Remember that all snakes are beneficial predators. Unless the snake is an immediate threat to a residential area, or you are desperately hungry, there is no reason to kill it (since rattlesnakes are pitifully easy to kill, there is certainly no excuse for doing so on the basis of machismo).
As in many other wilderness situations, the best tool you can possess in snake country is the proper attitude.
How to survive a venomous snakebite
- Keep the victim calm. This is probably the most important step of all. The lower the pulse rate, the slower the venom will spread through the system.
- Immediately apply a constricting band several inches above the bite. This band should be snug but not tight, and should be loosened for a few seconds every 10 to 15 minutes. The band should also be moved ahead of any advancing swelling.
- Immediately incise the wound, if practical, and apply suction to the wound by any means available. At this time, the victim should be transported to a medical facility, if possible. Suction should be continued en route for 30 minutes. If medical help is out of reach, keep the victim absolutely still.
- Do not, under any circumstances, pack the limb in Ice.
- Do not administer morphine, which is a vasodilator and may facilitate the spread of venom.
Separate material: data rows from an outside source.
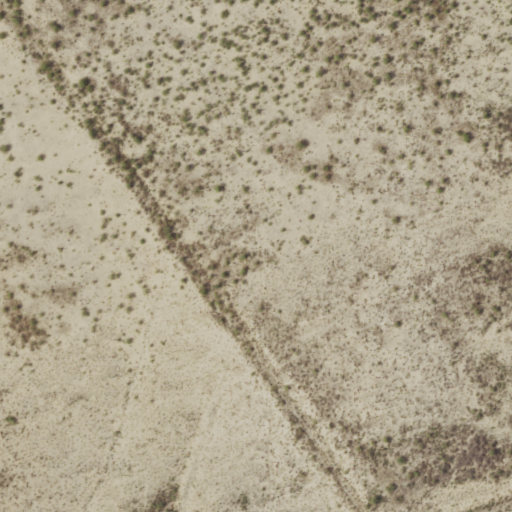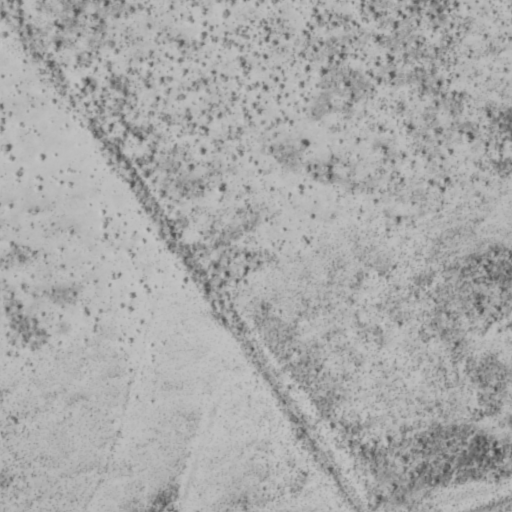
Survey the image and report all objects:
road: (193, 251)
road: (506, 510)
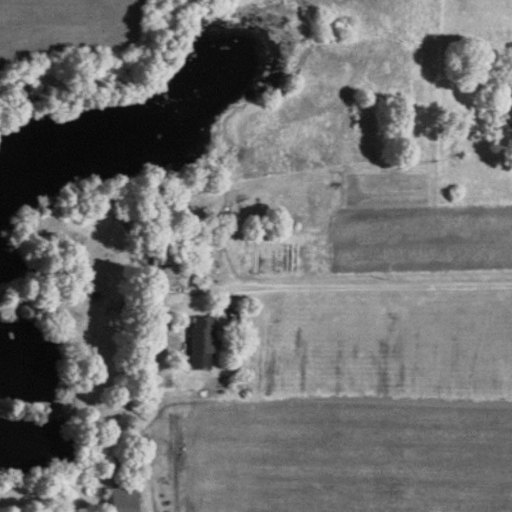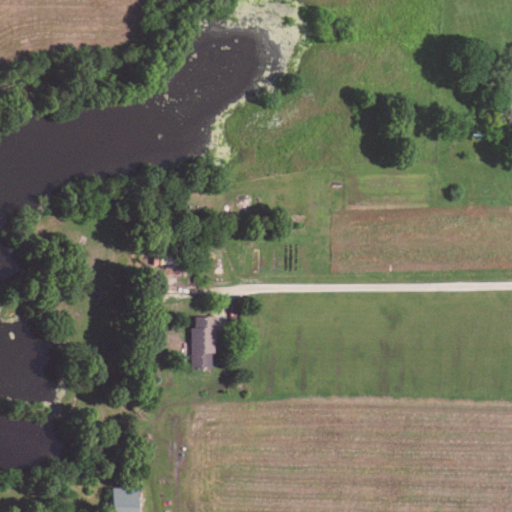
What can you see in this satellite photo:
building: (505, 91)
building: (170, 250)
road: (350, 289)
building: (199, 339)
building: (119, 498)
road: (144, 506)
- If you are in the U.S., I do not recommend killing the snake to take it with you for identification. Since the treatment for all crotalid bites is very similar, this will only waste time and expose others to danger. The only exception to the above is the Coral snake, but this species is very distinctive (bright red, yellow and black bands) and bites from coral snakes are extremely rare. In other countries with resident elapid species, this situation changes, as different types of antivenin are used for different species.
- If the victim has to walk any distance to a vehicle, he should do so at a slow, steady pace. Every 10 to 15 minutes, stop and sit down to let the heart rate slow, then loosen the constricting band for a few seconds.